Elise would enact these provisions if given the chance:

1. “Let people shop for insurance across state lines.” I used to work at an insurance company and I can testify that they dissect every shred of data when setting policy prices. If some sick bastard in New York saw a cheaper policy for sale in Idaho, I can guarantee that before he could sign his name on the line that is dotted, the Idaho company would have adjusted the rates to take into account his rapidly-diminishing vital signs. In the end, crossing state boundaries to buy insurance would quickly result in homogenized premium prices, accruing a net zero in savings.

2. “Pursue real tort reform.” An easy target, puffed up by crazy stories of people “winning the lottery” over minor surgical gaffes. Of course, we also hear on occasion about a patient who suffers from the amputation of a healthy limb, or one who dies because the doctor accidentally prescribed 10x the amount of a strong drug. Does Elise think these people should have no standing to pursue recompense? In any event, the whole “tort reform” angle is not supported by the evidence. According to Forbes, “A new study reveals that the cost of medical malpractice in the United States is running at about $55.6 billion a year – $45.6 billion of which is spent on defensive medicine practiced by physicians seeking to stay clear of lawsuits. The amount comprises 2.4% of the nation’s total health care expenditure.” Two point fucking four percent. Can we move on please? Besides, if Elise got her way, the sellers of malpractice insurance would have a cow and see to it she became a one-termer.

3. “Fight the waste, fraud and abuse that costs our health care system billions each year.” Give me a break. This is worse than “New Ideas, New Leadership.” The generic “waste, fraud and abuse” are perennial boogie-men, but no seems to able to a) effectively define them, and b) show how to eliminate the onerous costs without spending more to investigate and prosecute the subject offenses. I’m sure someone’s grandmother somewhere is scamming the system to get a fully-pivotal, earthquake-proof, Corinthian leather-seated wheelchair for free, but do we want the US Government to spend $100K to prosecute the “theft” of a $5K wheelchair? Better to go after the wheel-chair company for their loose practices with respect to Medicare – but that would entail taking on a revered “job creator.” Never gonna happen.

4. “Protect those with pre-existing conditions by funding state-level high-risk pools” Given that those with pre-existing conditions are already protected under O-care, this sounds like a tweak.

5. “Allow individuals and families to purchase insurance on the same tax-advantaged basis as businesses.” I’m good with that. But please don’t whine when the budget deficit increases as a result. Just please admit you don’t care about deficits when you give away tax bennies.

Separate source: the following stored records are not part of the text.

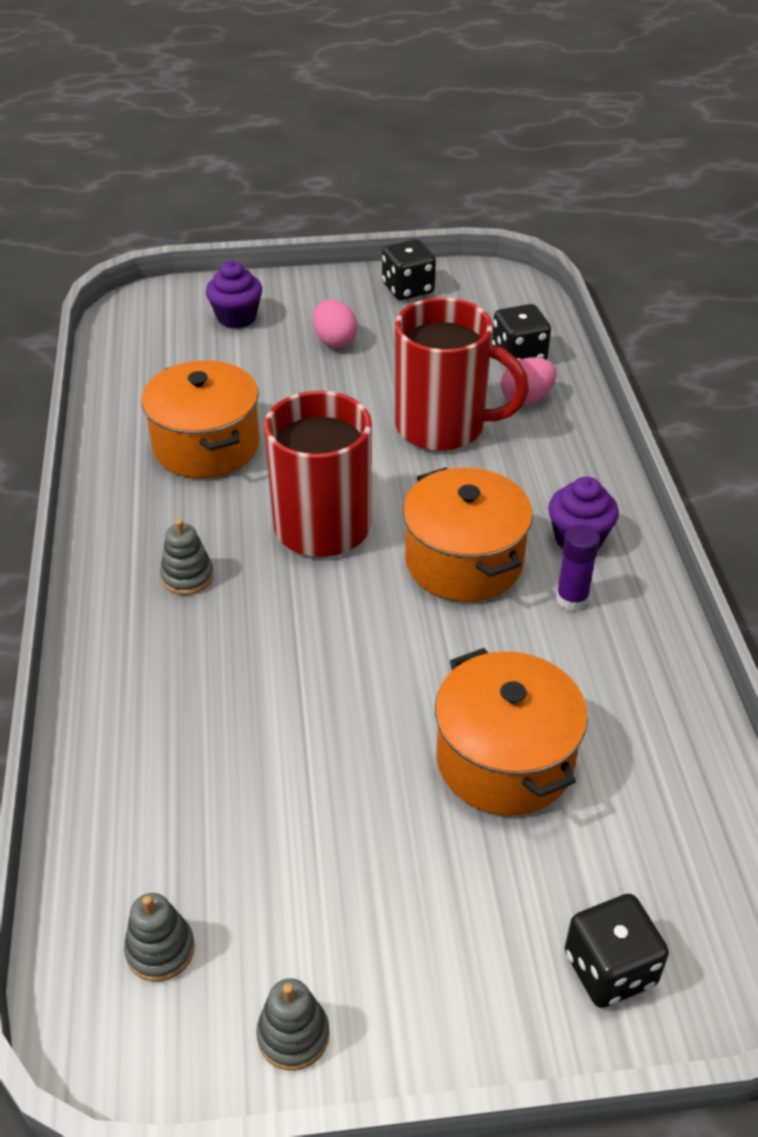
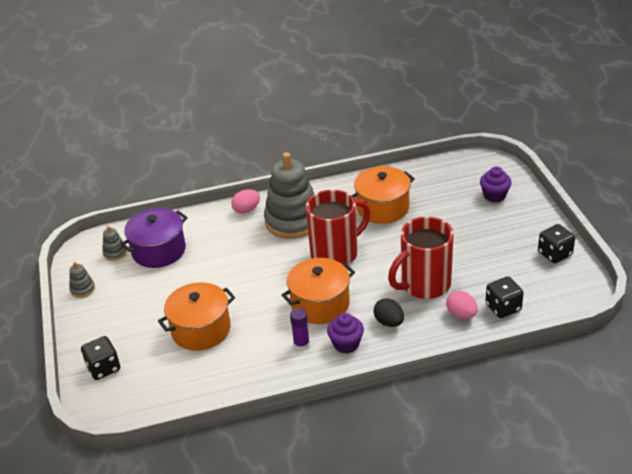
camera: 85 degrees right, 5 degrees down
(187, 576) = (293, 221): grey stacking toy -> grey stacking toy, size x2.44
(191, 840) = (159, 250): none -> purple pot
(335, 341) = (487, 234): pink egg -> pink egg (246, 210)
(444, 427) = (424, 285): red mug -> red mug turned 45 degrees clockwise
(530, 479) = (389, 322): none -> black egg

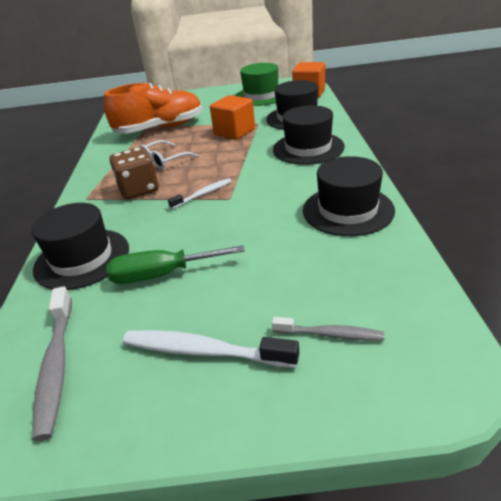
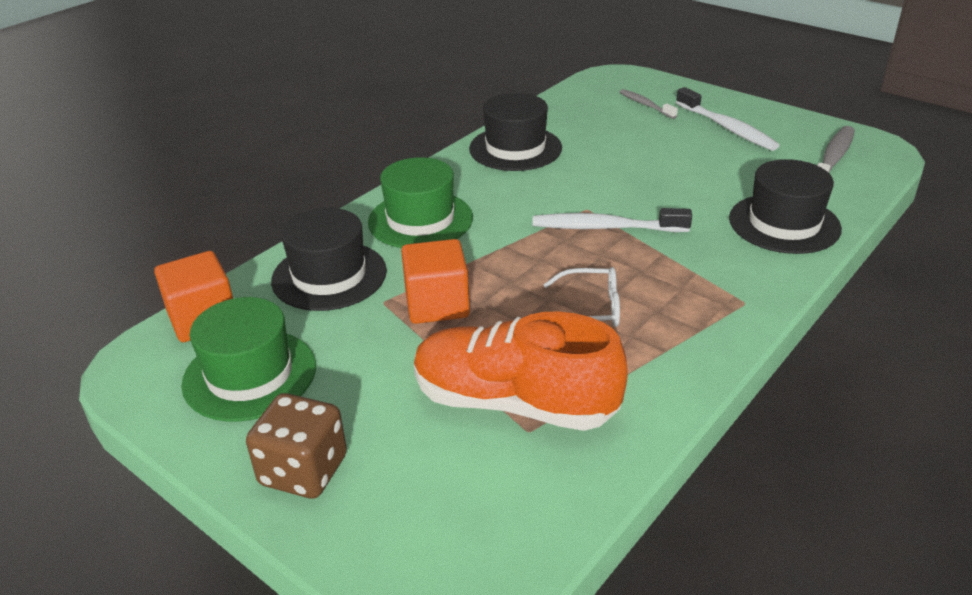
camera: 140 degrees left, 0 degrees up
(139, 189) = (668, 276): brown dice -> brown dice (303, 471)
(162, 275) = (718, 176): green screwdriver -> none
(203, 194) = (605, 227): white toothbrush -> white toothbrush, size x1.65
(308, 148) = (420, 220): black hat -> green hat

Mary Soames dies at 91. Did she have the teeth of a 291 year old?

Getting back to recently dead people, I see that Mary Soames, the last surviving child of the lion of Britain, Sir Winston Churchill died at age 91 on May 31. Mrs. Soames lived an unusual and varied life, one that allowed her to accompany Sir Winston to such memorable events as the Potsdam Conference where Roosevelt and Stalin tagged along. Despite her historic pedigree, I was more fascinated with the photo of her as a young woman during WWII, surrounded by smiling British soldiers. Damn – what they say about British teeth!